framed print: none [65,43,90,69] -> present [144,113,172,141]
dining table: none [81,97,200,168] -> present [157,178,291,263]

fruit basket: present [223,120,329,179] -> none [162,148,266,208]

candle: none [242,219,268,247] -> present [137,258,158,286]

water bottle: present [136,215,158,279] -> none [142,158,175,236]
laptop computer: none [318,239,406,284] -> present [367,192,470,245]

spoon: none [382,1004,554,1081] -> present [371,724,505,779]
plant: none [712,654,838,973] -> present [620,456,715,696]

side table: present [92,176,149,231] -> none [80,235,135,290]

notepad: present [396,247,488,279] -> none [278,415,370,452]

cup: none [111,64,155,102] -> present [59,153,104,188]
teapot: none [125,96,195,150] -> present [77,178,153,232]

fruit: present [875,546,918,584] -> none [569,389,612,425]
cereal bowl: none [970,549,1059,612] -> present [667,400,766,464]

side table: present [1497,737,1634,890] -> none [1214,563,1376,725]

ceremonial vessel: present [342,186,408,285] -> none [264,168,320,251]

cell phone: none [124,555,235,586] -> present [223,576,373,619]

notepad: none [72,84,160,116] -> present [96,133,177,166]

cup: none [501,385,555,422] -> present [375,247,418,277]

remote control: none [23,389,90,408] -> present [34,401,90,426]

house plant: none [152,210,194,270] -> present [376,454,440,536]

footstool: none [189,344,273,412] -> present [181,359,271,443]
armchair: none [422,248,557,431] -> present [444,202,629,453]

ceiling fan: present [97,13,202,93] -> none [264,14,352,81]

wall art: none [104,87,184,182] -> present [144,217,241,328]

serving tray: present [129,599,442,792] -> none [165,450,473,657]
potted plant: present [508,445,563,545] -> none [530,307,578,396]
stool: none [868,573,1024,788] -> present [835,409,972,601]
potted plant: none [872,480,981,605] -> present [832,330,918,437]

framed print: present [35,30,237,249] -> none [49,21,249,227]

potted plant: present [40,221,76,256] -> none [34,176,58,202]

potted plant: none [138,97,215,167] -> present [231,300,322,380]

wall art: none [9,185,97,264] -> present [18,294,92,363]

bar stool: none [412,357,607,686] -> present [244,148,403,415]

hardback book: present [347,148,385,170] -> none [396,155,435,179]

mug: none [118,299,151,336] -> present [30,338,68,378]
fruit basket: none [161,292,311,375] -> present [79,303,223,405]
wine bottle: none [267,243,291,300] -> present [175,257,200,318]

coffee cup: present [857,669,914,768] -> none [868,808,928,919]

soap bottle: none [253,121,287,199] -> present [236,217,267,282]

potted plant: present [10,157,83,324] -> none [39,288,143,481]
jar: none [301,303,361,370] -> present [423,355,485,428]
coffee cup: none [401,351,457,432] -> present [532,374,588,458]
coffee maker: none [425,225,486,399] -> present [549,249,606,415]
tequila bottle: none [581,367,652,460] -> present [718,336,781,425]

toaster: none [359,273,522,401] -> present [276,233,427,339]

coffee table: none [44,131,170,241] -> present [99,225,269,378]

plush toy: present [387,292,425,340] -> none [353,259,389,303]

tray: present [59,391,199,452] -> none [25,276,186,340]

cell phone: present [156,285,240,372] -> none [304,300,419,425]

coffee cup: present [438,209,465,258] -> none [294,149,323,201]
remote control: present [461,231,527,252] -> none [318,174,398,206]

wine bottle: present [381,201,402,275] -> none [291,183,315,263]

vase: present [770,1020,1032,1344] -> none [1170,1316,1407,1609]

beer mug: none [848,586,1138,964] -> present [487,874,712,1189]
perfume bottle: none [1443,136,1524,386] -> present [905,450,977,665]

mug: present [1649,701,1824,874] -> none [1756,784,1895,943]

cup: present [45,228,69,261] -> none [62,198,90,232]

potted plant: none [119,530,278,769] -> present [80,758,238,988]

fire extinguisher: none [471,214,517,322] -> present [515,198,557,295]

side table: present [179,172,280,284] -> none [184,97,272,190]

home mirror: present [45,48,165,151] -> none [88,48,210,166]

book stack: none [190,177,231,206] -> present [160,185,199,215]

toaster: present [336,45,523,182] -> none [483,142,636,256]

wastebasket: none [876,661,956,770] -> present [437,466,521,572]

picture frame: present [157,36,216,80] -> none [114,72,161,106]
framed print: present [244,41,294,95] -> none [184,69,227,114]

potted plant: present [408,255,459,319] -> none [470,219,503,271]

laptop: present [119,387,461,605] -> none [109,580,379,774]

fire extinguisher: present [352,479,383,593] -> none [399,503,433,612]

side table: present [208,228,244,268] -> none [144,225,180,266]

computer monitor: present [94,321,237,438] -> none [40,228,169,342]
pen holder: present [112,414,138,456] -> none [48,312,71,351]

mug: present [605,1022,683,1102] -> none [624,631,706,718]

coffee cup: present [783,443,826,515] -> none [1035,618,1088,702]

++++++++++

> [HOW TO COMPLETE THIS TASK]
Would you output the lines from the one that contains "toaster: present [336,45,523,182]" to the end of the data, both ends included, exactly as they appear?

> [WORKED SOLUTION]
toaster: present [336,45,523,182] -> none [483,142,636,256]

wastebasket: none [876,661,956,770] -> present [437,466,521,572]

picture frame: present [157,36,216,80] -> none [114,72,161,106]
framed print: present [244,41,294,95] -> none [184,69,227,114]

potted plant: present [408,255,459,319] -> none [470,219,503,271]

laptop: present [119,387,461,605] -> none [109,580,379,774]

fire extinguisher: present [352,479,383,593] -> none [399,503,433,612]

side table: present [208,228,244,268] -> none [144,225,180,266]

computer monitor: present [94,321,237,438] -> none [40,228,169,342]
pen holder: present [112,414,138,456] -> none [48,312,71,351]

mug: present [605,1022,683,1102] -> none [624,631,706,718]

coffee cup: present [783,443,826,515] -> none [1035,618,1088,702]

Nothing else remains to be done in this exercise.